Viktor shook his head and kept playing his piano. It suddenly hit Stoke who he looked like. Albert Einstein. Just goes to show you that a bad haircut can make anyone look dumb.
“He is very well,” Jet said. “He and I have been traveling in the Mediterranean aboard Valkyrie. You’ve heard perhaps, Frau Winterwald, that Baron von Draxis and I are getting married in September?”
It was a very different Frau Irma Winterwald who looked up and answered that question. “Nein, my child, I had no idea! How splendid! I am delighted for you, dear girl. He is the most marvelous man! And so rich! What a catch, you lucky girl! Would you and your friend like to have lunch in the garden?”
They ate in a fenced-in garden on the sunny side of the house. Frau Irma, now a smiling, benevolent creature, brought them each a glass of cold white wine with their menus. Stoke ordered the Wiener schnitzel since it was the only thing he recognized and he thought he liked it. Jet, no surprise, ordered a green salad, and Frau Winterwald bowed and scraped her way back inside the house. You could hear Viktor banging out his neo-Nazi marching tunes even out here in the garden.
“Irma La Not So Douce,” Stoke whispered to Jet after she’d disappeared back inside.
Jet smiled. “Yes. That old bitch has always hated me. I think we’re okay, though. You did well.”
“I’m great as long a
s I don’t talk. You know what’s funny? They’ve got one page of food on this menu and thirty pages of wine list.”
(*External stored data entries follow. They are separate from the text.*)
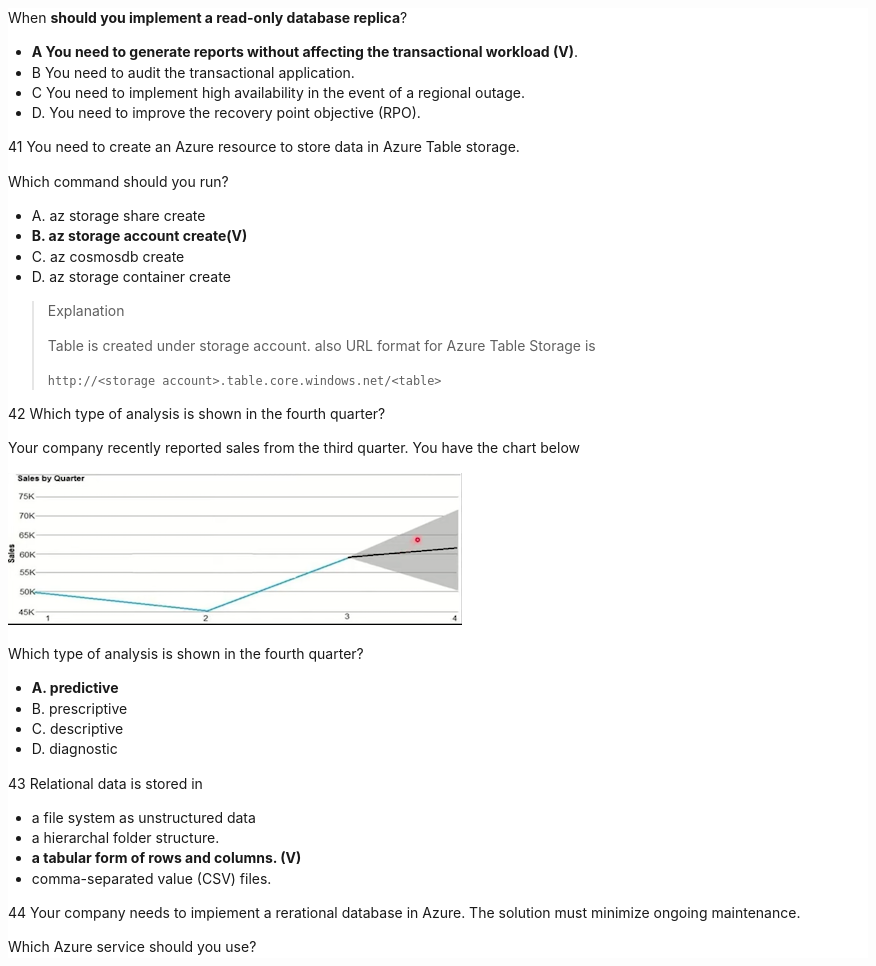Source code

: When **should you implement a read-only database replica**?

* **A You need to generate reports without affecting the
  transactional workload (V)**.
* B You need to audit the transactional application.
* C You need to implement high availability in the event of a regional outage.
* D. You need to improve the recovery point objective (RPO).

41 You need to create an Azure resource to store data in Azure Table storage.

Which command should you run?

* A. az storage share create
* **B. az storage account create(V)**
* C. az cosmosdb create
* D. az storage container create 

> Explanation
> 
> Table is created under storage account. also URL format for Azure Table Storage is
> 
> `http://<storage account>.table.core.windows.net/<table>`

42 Which type of analysis is shown in the fourth quarter?

Your company recently reported sales from the third quarter. You have the chart below

![Alt Image Text](../images/chap5_5_9.png "Body image")

Which type of analysis is shown in the fourth quarter?

* **A. predictive**
* B. prescriptive
* C. descriptive
* D. diagnostic

43 Relational data is stored in

* a file system as unstructured data
* a hierarchal folder structure.
* **a tabular form of rows and columns. (V)**
* comma-separated value (CSV) files.

44 Your company needs to impiement a rerational database in Azure. The solution must minimize ongoing
maintenance.

Which Azure service should you use?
“You should see the wine cellar,” Jet said, looking at him carefully. “Maybe tonight when they’ve gone to bed.”
“I knew there had to be a reason you brought me here,” Stoke said, smiling at her. “Other than the hospitality.”
“She reads to him after supper. They usually go to sleep at ten,” Jet said. “I’ve brought a little something to put in their tea. I’ll make sure they’re out and knock on your door sometime after midnight.”
“They don’t keep the cellar locked?”
“I know where she hides the key.”
It was sometime after two in the morning when Stoke and Jet descended into the funky-smelling gloom of the gasthaus cellar. The steps leading down from Frau Irma’s kitchen were old worn stone and slippery, and he had to hold Jet’s arm to get them down without falling. He had the little Swiss army flashlight he’d put in his knapsack and he kept it aimed at Jet’s feet so she didn’t slip.
On the wall at the bottom of the steps was an iron fixture with a candle, and Stoke found a box of matches on the shelf under it. He lit the candle and took a look around. He’d never seen so much wine in his life. The little room they were in had shelves up to the ceiling full of dusty bottles and there were corridors leading off in every direction, both walls lined with shelves full of wine.
“Schatzi’s pride and joy,” Jet said. “The largest collection of prewar Bordeaux in Germany. Come on, it’s this way.”
“How come you know about all this stuff?”
“We came here. A lot. To ski. What you’re about to see is Schatzi’s favorite getaway after the boat. Like I said, the gasthaus is just a front. Only about five people know this place even exists. Believe me.”